Divisoria was a long trip back then, when the only way to go there in comfort was the TPT bus. Comfort then means sitting on wooden benches, with no aircon, and inhaling all the smoke and dust along the way. But who's complaining? If the conductor happens to be Mang Itoy, or anyone who knows Nanay, we get a free ride. It was always a long ride - TPT was not known as Takbong Pagong Transit for nothing.
The market in Divisoria, then and now, was a maze of stalls and stores. Nanay would navigate through the maze in a breeze - she knows its ins and outs like the back oh her hand. She walks fast, makes sure she gets the seller's attention and bargains hard. She was a real pro! As for the little pesky kid she had in tow, when I could not keep up the pace anymore, she would leave me with an Indian couple (or at least that's how they looked to me) who owns a stall, and then come back for me when she's done. So while other children would shudder in fear when old folks tell them to behave or otherwise be given to Indians (called Bombays in olden days) carrying sacks where they put misbehaving children, I was happily playing with them in Divisoria.
Other than a few occasions, I do not have much memories of Divisoria - much unlike the many happy, although sometimes embarrassing, memories of Nanay in the Pasig Public Market. I used to dread Saturdays, when Nanay would drag me out of bed early in morning to go to the Pasig public market. Pateros folks, for some strange reason, prefer to take the jeepney ride all the way to Pasig instead of going to the small market by the river. Well, maybe that's the reason - there are more choices in Pasig compared to the almost empty stalls in the Pateros market.
Nanay would always ask me to sit on her lap on the jeepney, even when there was enough space for me to sit on, so that we only have to pay for one seat. Nanay calls everyone in the Pasig Market "Suki", be it the meat, fish, vegetable or dry goods vendor. Much later when I was older and understood better, I learned that calling them "Suki" gave her the license to ask for embarrassinly huge discounts. I always cringed when she would ask the vendors to sell to her at more than half the price. But as a testament to her bargaining prowess, she would almost always get her way anyway. She even perfected the art of pretending to walk away from a deal if she did not get her discount, with the vendor almost always calling her back and giving in to her price.

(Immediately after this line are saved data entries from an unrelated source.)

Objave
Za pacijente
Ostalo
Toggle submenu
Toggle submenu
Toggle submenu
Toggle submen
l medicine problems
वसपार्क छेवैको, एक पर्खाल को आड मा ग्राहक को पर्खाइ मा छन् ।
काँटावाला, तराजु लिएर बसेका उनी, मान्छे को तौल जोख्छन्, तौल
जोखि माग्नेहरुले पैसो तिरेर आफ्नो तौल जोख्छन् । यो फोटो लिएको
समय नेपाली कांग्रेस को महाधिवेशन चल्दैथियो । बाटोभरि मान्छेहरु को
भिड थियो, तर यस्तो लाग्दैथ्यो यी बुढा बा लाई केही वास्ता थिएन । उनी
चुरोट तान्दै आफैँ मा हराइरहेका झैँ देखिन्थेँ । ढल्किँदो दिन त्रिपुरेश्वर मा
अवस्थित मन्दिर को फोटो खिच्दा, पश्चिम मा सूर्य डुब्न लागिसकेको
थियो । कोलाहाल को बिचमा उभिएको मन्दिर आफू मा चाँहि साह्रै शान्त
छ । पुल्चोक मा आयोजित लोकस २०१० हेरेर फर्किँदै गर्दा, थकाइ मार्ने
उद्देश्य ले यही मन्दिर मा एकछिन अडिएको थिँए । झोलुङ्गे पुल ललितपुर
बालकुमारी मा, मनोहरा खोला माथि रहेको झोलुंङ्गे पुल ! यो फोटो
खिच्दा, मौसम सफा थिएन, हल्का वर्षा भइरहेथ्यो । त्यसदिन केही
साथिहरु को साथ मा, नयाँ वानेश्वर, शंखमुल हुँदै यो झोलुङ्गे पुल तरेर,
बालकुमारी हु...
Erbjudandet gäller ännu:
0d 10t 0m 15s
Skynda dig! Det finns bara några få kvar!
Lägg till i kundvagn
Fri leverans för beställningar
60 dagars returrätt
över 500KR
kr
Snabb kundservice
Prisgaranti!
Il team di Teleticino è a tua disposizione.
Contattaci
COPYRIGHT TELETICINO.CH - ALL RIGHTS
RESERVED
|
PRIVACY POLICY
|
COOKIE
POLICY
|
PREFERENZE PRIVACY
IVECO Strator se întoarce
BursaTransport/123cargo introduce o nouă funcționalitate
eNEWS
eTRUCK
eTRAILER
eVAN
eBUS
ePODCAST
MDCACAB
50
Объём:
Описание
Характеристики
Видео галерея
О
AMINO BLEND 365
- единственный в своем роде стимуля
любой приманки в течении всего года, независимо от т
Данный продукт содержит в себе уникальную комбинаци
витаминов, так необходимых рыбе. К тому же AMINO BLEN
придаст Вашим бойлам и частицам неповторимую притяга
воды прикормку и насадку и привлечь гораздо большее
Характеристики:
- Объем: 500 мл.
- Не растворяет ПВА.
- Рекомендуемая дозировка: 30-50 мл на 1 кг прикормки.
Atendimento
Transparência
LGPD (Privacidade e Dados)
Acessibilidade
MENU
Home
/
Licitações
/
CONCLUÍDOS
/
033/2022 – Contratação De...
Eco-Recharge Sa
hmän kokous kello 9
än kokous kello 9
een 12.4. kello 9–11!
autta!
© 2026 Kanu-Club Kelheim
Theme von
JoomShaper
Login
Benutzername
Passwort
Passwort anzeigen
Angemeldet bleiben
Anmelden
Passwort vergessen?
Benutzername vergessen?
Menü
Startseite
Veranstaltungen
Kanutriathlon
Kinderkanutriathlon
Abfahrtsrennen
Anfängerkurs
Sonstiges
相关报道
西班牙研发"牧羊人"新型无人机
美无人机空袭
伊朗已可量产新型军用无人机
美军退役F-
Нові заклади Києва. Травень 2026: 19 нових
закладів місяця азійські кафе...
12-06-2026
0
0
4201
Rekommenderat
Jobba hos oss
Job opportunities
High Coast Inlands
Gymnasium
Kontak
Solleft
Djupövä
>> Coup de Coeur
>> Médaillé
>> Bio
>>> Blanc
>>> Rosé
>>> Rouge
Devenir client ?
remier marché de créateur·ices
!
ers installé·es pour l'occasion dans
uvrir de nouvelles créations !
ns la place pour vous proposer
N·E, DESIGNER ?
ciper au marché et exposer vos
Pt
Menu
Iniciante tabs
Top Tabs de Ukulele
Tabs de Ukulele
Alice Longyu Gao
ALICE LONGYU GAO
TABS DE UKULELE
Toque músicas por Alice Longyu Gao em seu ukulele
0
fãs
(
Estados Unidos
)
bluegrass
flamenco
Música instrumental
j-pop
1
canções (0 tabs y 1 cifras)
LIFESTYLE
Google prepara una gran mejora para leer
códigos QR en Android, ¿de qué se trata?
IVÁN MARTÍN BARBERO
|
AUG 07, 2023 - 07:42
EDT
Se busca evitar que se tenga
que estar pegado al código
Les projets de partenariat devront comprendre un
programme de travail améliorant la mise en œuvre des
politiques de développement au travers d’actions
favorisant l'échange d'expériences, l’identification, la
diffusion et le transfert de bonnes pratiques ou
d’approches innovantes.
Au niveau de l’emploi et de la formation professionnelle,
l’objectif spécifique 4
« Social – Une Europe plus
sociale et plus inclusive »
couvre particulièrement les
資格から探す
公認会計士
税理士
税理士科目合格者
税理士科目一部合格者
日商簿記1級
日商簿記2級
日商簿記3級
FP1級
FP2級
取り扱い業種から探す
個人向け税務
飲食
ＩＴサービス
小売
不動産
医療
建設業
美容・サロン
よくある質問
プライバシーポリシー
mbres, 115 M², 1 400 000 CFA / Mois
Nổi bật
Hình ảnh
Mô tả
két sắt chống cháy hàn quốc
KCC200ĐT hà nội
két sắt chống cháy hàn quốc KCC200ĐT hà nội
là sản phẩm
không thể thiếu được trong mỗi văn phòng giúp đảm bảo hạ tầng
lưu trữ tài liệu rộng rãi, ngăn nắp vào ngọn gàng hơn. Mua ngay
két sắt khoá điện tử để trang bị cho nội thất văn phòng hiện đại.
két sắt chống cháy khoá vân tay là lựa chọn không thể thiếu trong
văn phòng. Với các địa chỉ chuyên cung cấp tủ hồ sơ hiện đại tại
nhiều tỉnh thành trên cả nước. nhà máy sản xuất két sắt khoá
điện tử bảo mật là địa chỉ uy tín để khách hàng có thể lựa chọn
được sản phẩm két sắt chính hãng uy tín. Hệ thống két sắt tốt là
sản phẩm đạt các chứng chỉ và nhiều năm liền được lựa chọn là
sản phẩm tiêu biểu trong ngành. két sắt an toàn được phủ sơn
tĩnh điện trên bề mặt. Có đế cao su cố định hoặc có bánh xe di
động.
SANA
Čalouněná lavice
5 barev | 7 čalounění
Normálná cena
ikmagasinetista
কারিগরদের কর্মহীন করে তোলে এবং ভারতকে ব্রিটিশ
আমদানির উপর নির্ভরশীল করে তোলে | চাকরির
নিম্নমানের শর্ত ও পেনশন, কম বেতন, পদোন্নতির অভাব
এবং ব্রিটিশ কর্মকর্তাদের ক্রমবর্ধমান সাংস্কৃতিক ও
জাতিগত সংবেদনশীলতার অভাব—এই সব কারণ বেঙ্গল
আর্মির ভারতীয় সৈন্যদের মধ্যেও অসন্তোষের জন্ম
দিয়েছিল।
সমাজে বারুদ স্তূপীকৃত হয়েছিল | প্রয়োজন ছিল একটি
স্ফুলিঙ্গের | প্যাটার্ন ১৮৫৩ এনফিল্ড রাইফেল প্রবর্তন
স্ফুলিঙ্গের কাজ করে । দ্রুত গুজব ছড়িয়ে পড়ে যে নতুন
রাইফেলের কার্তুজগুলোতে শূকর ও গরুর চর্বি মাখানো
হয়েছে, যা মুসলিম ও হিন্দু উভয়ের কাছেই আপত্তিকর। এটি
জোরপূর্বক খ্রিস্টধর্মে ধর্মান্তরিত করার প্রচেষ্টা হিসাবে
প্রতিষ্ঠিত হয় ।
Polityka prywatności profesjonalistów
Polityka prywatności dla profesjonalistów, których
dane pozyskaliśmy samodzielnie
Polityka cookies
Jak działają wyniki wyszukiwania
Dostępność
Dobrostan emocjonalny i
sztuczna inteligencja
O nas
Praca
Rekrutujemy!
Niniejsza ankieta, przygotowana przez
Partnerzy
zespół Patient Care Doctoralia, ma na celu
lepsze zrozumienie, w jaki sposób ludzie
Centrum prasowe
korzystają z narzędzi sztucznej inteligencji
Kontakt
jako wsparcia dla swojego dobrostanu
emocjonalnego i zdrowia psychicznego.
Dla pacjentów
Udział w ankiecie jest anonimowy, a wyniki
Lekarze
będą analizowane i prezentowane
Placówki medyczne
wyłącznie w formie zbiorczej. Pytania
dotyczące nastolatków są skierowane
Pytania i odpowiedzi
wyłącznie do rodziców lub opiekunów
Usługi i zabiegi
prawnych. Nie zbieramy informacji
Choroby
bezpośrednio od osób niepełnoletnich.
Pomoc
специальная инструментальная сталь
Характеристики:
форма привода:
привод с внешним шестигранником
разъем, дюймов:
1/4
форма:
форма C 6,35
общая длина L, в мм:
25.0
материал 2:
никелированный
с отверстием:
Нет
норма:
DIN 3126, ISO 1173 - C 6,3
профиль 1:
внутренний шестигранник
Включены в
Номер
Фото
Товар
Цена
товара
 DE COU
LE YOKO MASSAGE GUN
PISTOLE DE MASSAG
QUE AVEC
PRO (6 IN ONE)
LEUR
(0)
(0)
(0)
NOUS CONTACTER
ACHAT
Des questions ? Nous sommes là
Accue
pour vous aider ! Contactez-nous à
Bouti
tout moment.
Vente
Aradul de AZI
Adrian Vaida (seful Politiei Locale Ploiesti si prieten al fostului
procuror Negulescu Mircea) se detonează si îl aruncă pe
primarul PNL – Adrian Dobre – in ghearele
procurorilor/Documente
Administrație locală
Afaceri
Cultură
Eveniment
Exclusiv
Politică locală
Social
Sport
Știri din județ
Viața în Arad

In fact I learned my first business lesson from her right in the market. When I would tell her that "kawawa naman yung tindera, baka nalulugi na", she would assure me that vendors will not sell anything without at least a decent profit, if not from her, then from someone else. That made an impression on me. and had always been in my mind when dealing with contractors and suppliers, or with clients if I happen to be the one selling. Business is always give and take - you give to some, you take from the others but always leave something for yourself.
Me and Nanay would hie off to the market at least once a week for many more years until I went to Baguio for college. She would always have the week's menu in mind, and would methodically and systematically comb through the huge market - starting with the meat section, then chicken, fish and vegetables. When she and Tatay finally decided to settle in the US, I would go to the same market on my own. As I pass from one stall to the next, the vendors would ask me where Nanay was, and how she was doing. It was then that I realized that she really did cultivate real relationships with the people in the market. She knew each one of them personally, and her relationship with them went beyond the bargains.
Looking back now, little did I know that those market trips to Divisoria and the Pasig would have a lasting and significant effect on how I now deal with my business associates and clients. Nanay was my first and most influential business mentor, and whatever business lessons I put into good use all started in those trips to the market.